Feedback of effect -beoordeling?

Tijdens concepting groeit het belang van feedback, maar praktische instrumenten om de werkzaamheid te meten, blijven vaag. In de Designers Accord Toolkit met de titel ‘Integrating Sustainability into Design Education’ staat: “…we zijn voorstander van de integratie van strakke feedbackloops voor zelfreflectie en evaluatie als een cruciaal onderdeel van design. Wij pleiten ervoor dat meten in het proces wordt geïntegreerd en niet als externe evaluator wordt gebruikt.” In IDEO’s ‘Human Centered Design Toolkit’ moedigen de auteurs lezers aan om een ​​leerplan op te stellen, indicatoren te volgen en resultaten te evalueren. De auteurs benadrukken: “Zonder een goede inschatting van de impact die een oplossing heeft gemaakt, is er vaak niet genoeg informatie over de richting of doelen voor de volgende ontwerpronde.”
Het is misschien laveren tussen onmiddellijke projectgebaseerde resultaten en de behoefte aan evaluatiestrategieën op lange termijn. Wat nog maar eens aangeeft hoe belangrijk het is als om docent genoeg ervaring en gevoel voor het veld te hebben.

Communicatie naar de student tot zover:
De doelen, je groei daarin en het actief meedoen aan de opdrachten zijn de criteria en worden op de volgende wijze beoordeeld.

Tijdens de bijeenkomsten zal de docent tijdens verschillende feedback sessies de voortgang bespreken met de studenten/groepen. Hierin wordt besproken of het opgegeven werk gedaan is, waar je als groep tegen aan loopt, wat je nodig hebt, of de deliverables geleverd zijn, etc.

De nadruk ligt op handelen, reflectie, inzicht, groei én opleveren producten. Na aanleiding van dit voortgangsgesprek zal de docent een indicatie geven van het voortgangsniveau Deze feedback wordt vervolgens meegenomen in de eindbeoordeling.

Formatieve beoordeling

Terugblik op vorige gesprek en gemaakte afspraken Wat is de rol van de fysieke omgeving binnen het vraagstuk? Welke vraagstuk(ken) zijn centraal binnen team? Welke impact willen jullie hebben op het vraagstuk? Hoe zou je jullie organisatie (onderneming) typeren? Welke interventies/events/ingrepen zien jullie voor je? Deliverable: Programma vastgelegd?

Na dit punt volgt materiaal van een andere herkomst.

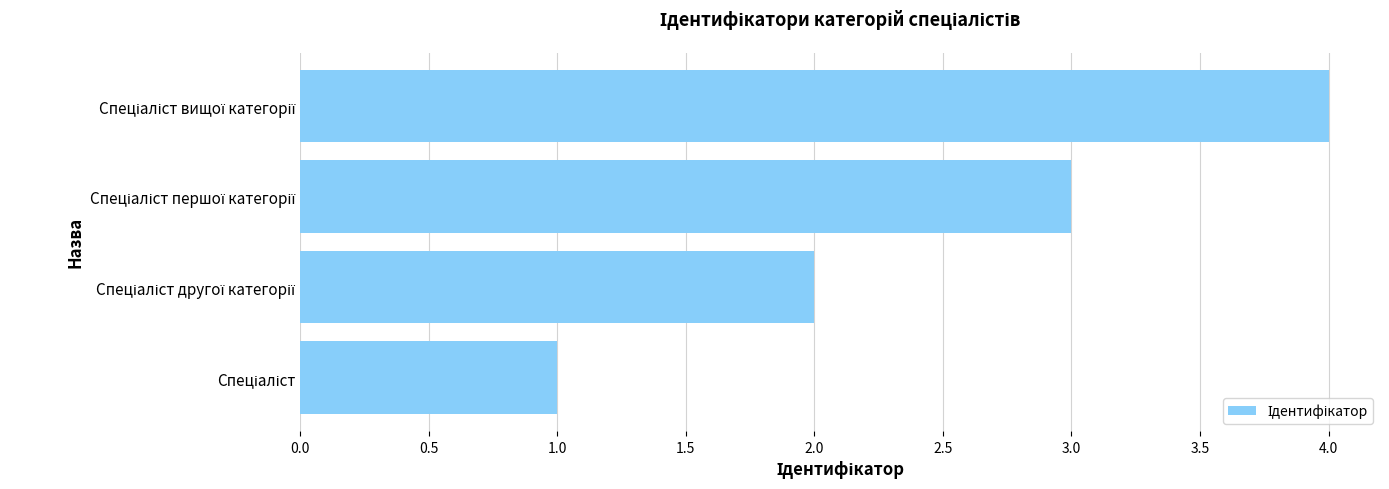

What is the minimum value shown in the chart?

1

Hoe verloopt de samenwerking, de communicatie en het projectmanagement?

Feedforward, afspraken en indicatie niveau:

Beoordelingscriteria:

  • Feedback voortgang 2 toegepast
  • Samenwerking
  • Communicatie
  • Project Management
  • Globaal programma incl. planning
  • Experience ontwerp van de interventie op basis van programma
  • Uitvoering uitwerking (operationeel, gebruikers, plaats)
  • Ontwikkeling van verschillende mogelijke uitvoeringsprogramma’s

Eindproduct

Samen wordt er teruggekeken naar de verschillende voortgangsgesprekken en de ervaringen met het ontwikkelen en uitvoeren van het programma. Hoe verliep het? Welke groei is er gemaakt? In hoeverre is er gewerkt vanuit eigen verdieping en commitment? En in hoeverre is er gehandeld op basis van feedback, reflectie en verbetering? In hoeverre is er waardevol gewerkt aan het hoofddoel “Je kunt op basis van onderzoek en met behulp van creatieve denktechnieken in samenwerking met anderen tot ideeën en uitvoeringen komen” (zie Mywdka voor overige leerdoelen)

Deliverable: projectsamenvatting wordt meegenomen plus alle relevante onderliggers zijn snel en toonbaar beschikbaar tijdens het gesprek (scrapbooks, archief, producten, evaluaties, etc).

Beoordelingscriteria

  • Groei tijdens voortgangsgesprekken
  • Verwerking formatieve feedback
  • Programma (alle interventies) plus bewijslast (uitvoering film, geluid, beed)
  • Evaluatie op programma
  • Benoem mogelijke Impact
  • Presentatie tijdens expositie
  • Toekomstbeeld

Beoordeling:

Deskundig: het resultaat is ontstaan vanuit een heroverweging van de gestelde criteria
Gevorderd: het resultaat ontstijgt de gestelde criteria
Bekwaam: het resultaat voldoet aan de gestelde criteria
Nog niet bekwaam: het resultaat voldoet niet aan de gestelde criteria

 

Projectgebaseerde feedback is iig goed bevallen bij de studenten. Uitkomsten vragen om verdere uitwerking met indicatie niveaus. Het huidige systeem (Osiris) wil nl weer cijfers ingevoerd zien, wat een verkeerde impressie van denken in 10/100 punt schaal geeft. De steeds gehanteerde indicatieve ‘letters’ gaan over groei. Kan dit NNB/B/G/D zijn of moet het O/V/G/U worden?